▸ **Record list**:
......

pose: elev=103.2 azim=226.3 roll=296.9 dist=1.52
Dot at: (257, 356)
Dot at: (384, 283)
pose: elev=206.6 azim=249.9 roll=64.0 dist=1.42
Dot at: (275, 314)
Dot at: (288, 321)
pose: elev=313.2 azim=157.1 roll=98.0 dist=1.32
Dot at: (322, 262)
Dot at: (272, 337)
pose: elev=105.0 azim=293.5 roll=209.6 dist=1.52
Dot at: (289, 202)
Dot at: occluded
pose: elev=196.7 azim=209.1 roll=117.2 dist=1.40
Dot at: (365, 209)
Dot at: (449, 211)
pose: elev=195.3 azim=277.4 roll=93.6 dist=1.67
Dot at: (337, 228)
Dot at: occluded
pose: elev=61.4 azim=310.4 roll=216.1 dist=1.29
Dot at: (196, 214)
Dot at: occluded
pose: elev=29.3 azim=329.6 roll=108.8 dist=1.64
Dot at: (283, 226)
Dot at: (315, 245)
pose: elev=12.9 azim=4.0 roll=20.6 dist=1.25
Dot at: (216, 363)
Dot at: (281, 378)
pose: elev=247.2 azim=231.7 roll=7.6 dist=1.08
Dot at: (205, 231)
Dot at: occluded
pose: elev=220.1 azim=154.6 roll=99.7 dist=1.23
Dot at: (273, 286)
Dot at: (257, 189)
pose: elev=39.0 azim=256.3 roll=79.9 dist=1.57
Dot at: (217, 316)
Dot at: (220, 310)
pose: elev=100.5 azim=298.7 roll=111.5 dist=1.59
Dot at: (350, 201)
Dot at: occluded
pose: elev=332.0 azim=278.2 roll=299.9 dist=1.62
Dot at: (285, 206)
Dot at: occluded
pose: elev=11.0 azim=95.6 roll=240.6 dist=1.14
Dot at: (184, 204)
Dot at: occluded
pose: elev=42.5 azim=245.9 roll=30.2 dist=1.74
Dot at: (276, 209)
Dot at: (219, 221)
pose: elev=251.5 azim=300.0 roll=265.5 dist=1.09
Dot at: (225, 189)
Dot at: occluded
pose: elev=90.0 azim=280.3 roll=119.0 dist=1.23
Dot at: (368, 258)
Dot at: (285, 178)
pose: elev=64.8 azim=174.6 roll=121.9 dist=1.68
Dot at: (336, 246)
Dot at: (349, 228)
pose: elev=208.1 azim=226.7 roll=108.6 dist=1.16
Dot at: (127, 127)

......

▸ **Task goal**: Rewrite every line of the entries above as a numbered list, leaving out any blank lines.

▸ **The reply**:
1. pose: elev=103.2 azim=226.3 roll=296.9 dist=1.52
2. Dot at: (257, 356)
3. Dot at: (384, 283)
4. pose: elev=206.6 azim=249.9 roll=64.0 dist=1.42
5. Dot at: (275, 314)
6. Dot at: (288, 321)
7. pose: elev=313.2 azim=157.1 roll=98.0 dist=1.32
8. Dot at: (322, 262)
9. Dot at: (272, 337)
10. pose: elev=105.0 azim=293.5 roll=209.6 dist=1.52
11. Dot at: (289, 202)
12. Dot at: occluded
13. pose: elev=196.7 azim=209.1 roll=117.2 dist=1.40
14. Dot at: (365, 209)
15. Dot at: (449, 211)
16. pose: elev=195.3 azim=277.4 roll=93.6 dist=1.67
17. Dot at: (337, 228)
18. Dot at: occluded
19. pose: elev=61.4 azim=310.4 roll=216.1 dist=1.29
20. Dot at: (196, 214)
21. Dot at: occluded
22. pose: elev=29.3 azim=329.6 roll=108.8 dist=1.64
23. Dot at: (283, 226)
24. Dot at: (315, 245)
25. pose: elev=12.9 azim=4.0 roll=20.6 dist=1.25
26. Dot at: (216, 363)
27. Dot at: (281, 378)
28. pose: elev=247.2 azim=231.7 roll=7.6 dist=1.08
29. Dot at: (205, 231)
30. Dot at: occluded
31. pose: elev=220.1 azim=154.6 roll=99.7 dist=1.23
32. Dot at: (273, 286)
33. Dot at: (257, 189)
34. pose: elev=39.0 azim=256.3 roll=79.9 dist=1.57
35. Dot at: (217, 316)
36. Dot at: (220, 310)
37. pose: elev=100.5 azim=298.7 roll=111.5 dist=1.59
38. Dot at: (350, 201)
39. Dot at: occluded
40. pose: elev=332.0 azim=278.2 roll=299.9 dist=1.62
41. Dot at: (285, 206)
42. Dot at: occluded
43. pose: elev=11.0 azim=95.6 roll=240.6 dist=1.14
44. Dot at: (184, 204)
45. Dot at: occluded
46. pose: elev=42.5 azim=245.9 roll=30.2 dist=1.74
47. Dot at: (276, 209)
48. Dot at: (219, 221)
49. pose: elev=251.5 azim=300.0 roll=265.5 dist=1.09
50. Dot at: (225, 189)
51. Dot at: occluded
52. pose: elev=90.0 azim=280.3 roll=119.0 dist=1.23
53. Dot at: (368, 258)
54. Dot at: (285, 178)
55. pose: elev=64.8 azim=174.6 roll=121.9 dist=1.68
56. Dot at: (336, 246)
57. Dot at: (349, 228)
58. pose: elev=208.1 azim=226.7 roll=108.6 dist=1.16
59. Dot at: (127, 127)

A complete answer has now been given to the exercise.